Сторож впустил Энрике в тюрьму, потом в камеру и прикрыл за ним дверь. За те полчаса, что они с Мариано шли до тюрьмы, Энрике постарел на десять лет.
Августо сидел сгорбившись, свесив между колен руки, глядя в пол. На секунду он вскинул голову, узнал Энрике и вновь потупился.
— Отец, — начал он тихо.
Но Энрике, прижав его голову к своей груди, остановил его:
— Не надо оправдываться, сынок.
— А что надо? — с возмущением и горечью выкрикнул Августо. — Я не мог! Не мог ее потерять!
— Ты все равно потерял ее. А если говорить правду, то никогда и не находил. Ведь Милагрос не любила тебя, и все мы были против вашей женитьбы. Ты спросил меня, что надо? Я отвечу: надо пить свое горе терпеливо, до самого дна, и на дне может найтись твое счастье. А сейчас ты знай одно: ты не одинок. Я по-прежнему с тобой и по-прежнему люблю тебя, но свое горе ты должен выпить сам. Здесь тебе никто не в помощь.
И поцеловав на прощание своего несчастного сына, с состраданием и горем в сердце Энрике вышел.
Виктория очнулась в больнице, возле нее сидела Мария и держала ее за руку.
— Крепись, сестричка, — ласково сказала Мария. — Женщины из семьи Оласабль просто так не сдаются!

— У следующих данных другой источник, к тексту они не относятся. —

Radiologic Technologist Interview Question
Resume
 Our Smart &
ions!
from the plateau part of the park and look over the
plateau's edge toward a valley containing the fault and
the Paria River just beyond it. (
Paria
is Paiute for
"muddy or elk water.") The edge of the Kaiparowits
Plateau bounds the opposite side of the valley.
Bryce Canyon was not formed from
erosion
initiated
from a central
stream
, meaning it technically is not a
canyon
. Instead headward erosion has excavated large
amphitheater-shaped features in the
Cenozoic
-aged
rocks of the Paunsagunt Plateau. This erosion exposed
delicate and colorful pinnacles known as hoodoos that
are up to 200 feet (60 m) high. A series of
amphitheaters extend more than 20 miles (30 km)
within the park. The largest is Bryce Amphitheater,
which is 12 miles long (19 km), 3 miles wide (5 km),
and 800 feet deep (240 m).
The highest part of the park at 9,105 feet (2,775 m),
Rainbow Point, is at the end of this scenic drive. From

— Я дождусь Энрике, чтобы сказать ему, что наш сын жив. Это я обещаю, а дальше…
— Дальше ты дождешься сына с невесткой и внучками, потом дождешься их первого причастия, потом свадьбы, потом правнуков…
Виктория невольно улыбнулась той долгой череде лет, какую ей сулила Мария.
Но первым к ней пришел ее Адальберто. За это время Катриэль и Милагрос успели сходить в театр и забрать там Айлен.
Мануэла поплакала и от радости, и от горя, что расстается с любимицей.
— Я как только ее увидела, поняла, как она мне пришлась по сердцу, — сказала Милагрос, прижимая к себе Айлен.
Катриэль уже держал на руках Асунсьон и не мог налюбоваться на своих двух девочек, на свою Милагрос.
— А теперь мы в больницу! — сказал он Мануэле и Амансио. — Малышки должны придать нашей маме желания жить!
Виктории и вправду хотелось жить, глядя на своих дорогих внучек. Так же Умиленно смотрела на малышек и Мария. Подумать только! У них с Викторией теперь общие внучки. И с Викторией, и с Энрике.
— Айлен и Асунсьон будут дружить, как вы, наши дорогие бабушки, — с улыбкой сказала Милагрос.
— Но они будут гораздо счастливее нас, — в один голос ответили обе бабушки, которые сидели обнявшись и тихо любовались своими детьми.
Теперь сестры видели, как похож Катриэль-Адальберто на Энрике в молодости, а Милагрос— вылитая Мария…
— А вот Асунсьон, мне кажется, точь-в-точь бабушка Виктория, — сказала опять Милагрос.
И Виктория согласилась: действительно, что-то есть.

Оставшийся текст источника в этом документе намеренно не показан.